The law mandates real changes: reduced vehicle speeds, better crosswalks, improved visibility at intersections, and pedestrian refuges. These raised medians between multi-lane avenues let people cross busy streets in stages, making walking safer for everyone.
Mexico relies heavily on topes (speed bumps) and glorietas (traffic circles) instead of traffic lights. While topes have their critics, they force drivers to slow down in school zones and residential areas without making people wait at red lights.

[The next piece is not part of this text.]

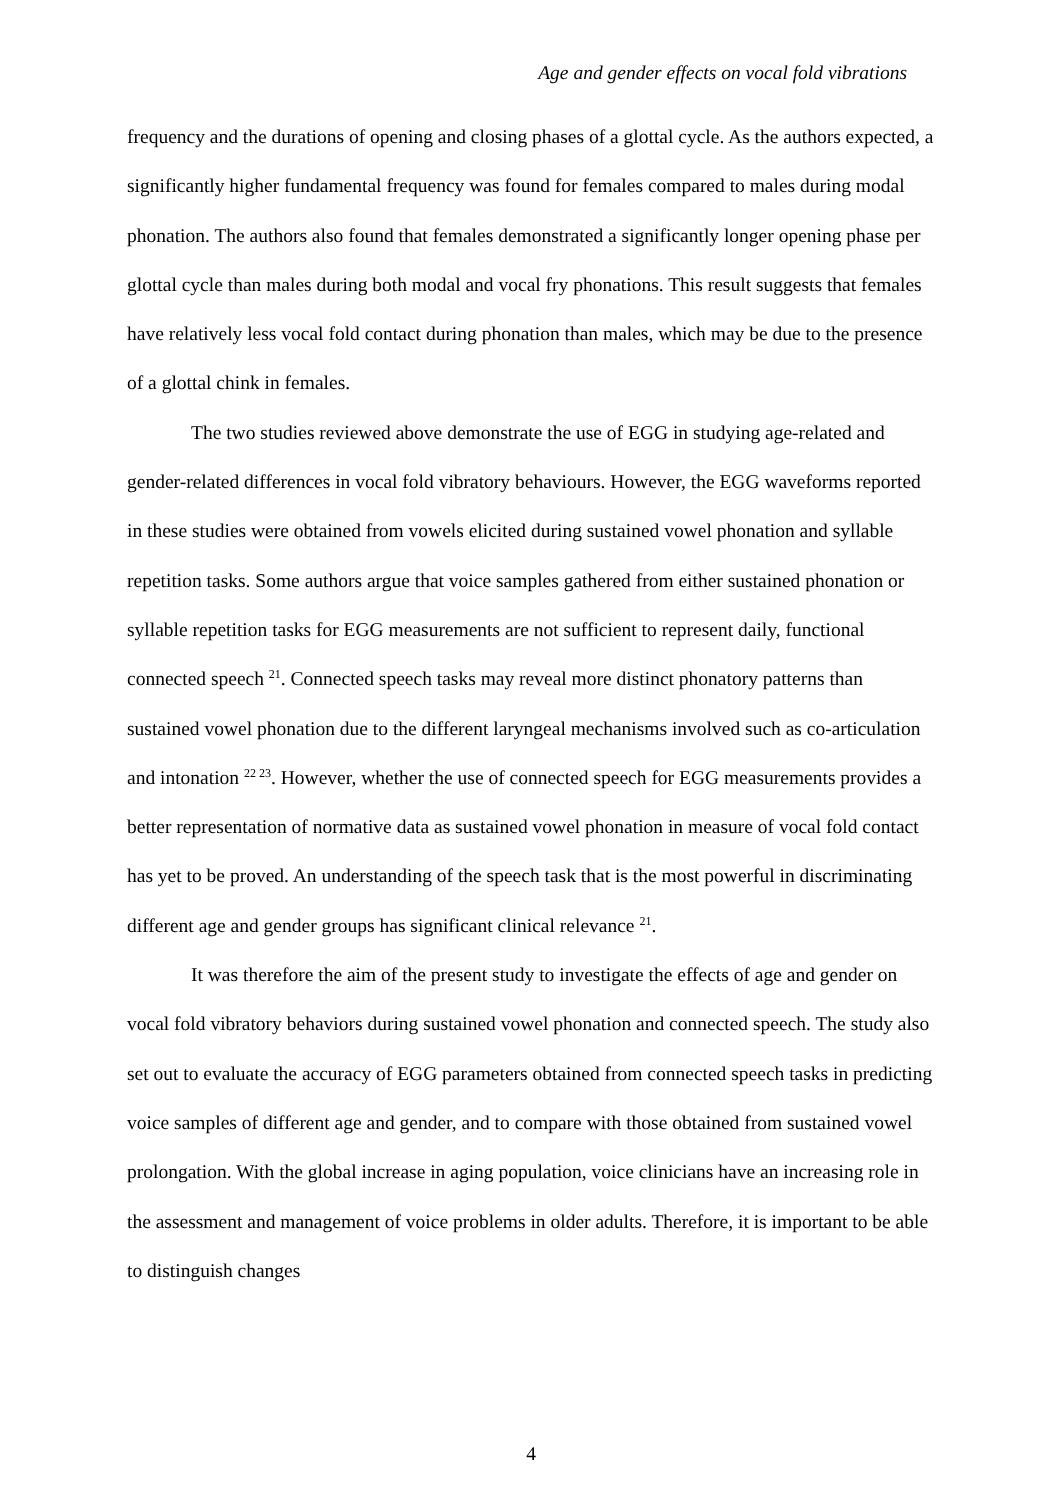Age and gender effects on vocal fold vibrations
frequency and the durations of opening and closing phases of a glottal cycle. As the authors expected, a significantly higher fundamental frequency was found for females compared to males during modal phonation. The authors also found that females demonstrated a significantly longer opening phase per glottal cycle than males during both modal and vocal fry phonations. This result suggests that females have relatively less vocal fold contact during phonation than males, which may be due to the presence of a glottal chink in females.
The two studies reviewed above demonstrate the use of EGG in studying age-related and gender-related differences in vocal fold vibratory behaviours. However, the EGG waveforms reported in these studies were obtained from vowels elicited during sustained vowel phonation and syllable repetition tasks. Some authors argue that voice samples gathered from either sustained phonation or syllable repetition tasks for EGG measurements are not sufficient to represent daily, functional connected speech <sup>21</sup>. Connected speech tasks may reveal more distinct phonatory patterns than sustained vowel phonation due to the different laryngeal mechanisms involved such as co-articulation and intonation <sup>22 23</sup>. However, whether the use of connected speech for EGG measurements provides a better representation of normative data as sustained vowel phonation in measure of vocal fold contact has yet to be proved. An understanding of the speech task that is the most powerful in discriminating different age and gender groups has significant clinical relevance <sup>21</sup>.
It was therefore the aim of the present study to investigate the effects of age and gender on vocal fold vibratory behaviors during sustained vowel phonation and connected speech. The study also set out to evaluate the accuracy of EGG parameters obtained from connected speech tasks in predicting voice samples of different age and gender, and to compare with those obtained from sustained vowel prolongation. With the global increase in aging population, voice clinicians have an increasing role in the assessment and management of voice problems in older adults. Therefore, it is important to be able to distinguish changes
4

The future looks even better. Mexico is gradually replacing jarring speed bumps with wider speed humps that are gentler on vehicles while still protecting pedestrians. Some cities are testing smart topes that stay flat for drivers obeying speed limits but rise for speeders.
Where topes cause too much pollution or vehicle wear, cities are replacing them with chicanes (sidewalk extensions that create zigzag patterns) and street designs that naturally slow traffic.
The Ripple Effect
This pedestrian-first approach is changing how Mexican cities look and feel. Glorietas have become urban focal points featuring elaborate sculptures, historical monuments, and lush landscaping from the Yucatán to the northern border states.
Rather than prioritizing speed, Mexico's goal is improving coexistence on public roads. The law explicitly recognizes that everyone deserves mobility "in conditions of road safety, accessibility, efficiency, sustainability, quality, inclusion and equality."
When residents feel unsafe due to speeding, they can request traffic calming measures through neighborhood meetings. This bottom-up approach means communities shape their own streets, making cities more livable one neighborhood at a time.
Mexico is proving that protecting vulnerable road users isn't just good policy, it's a fundamental human right worth writing into the constitution.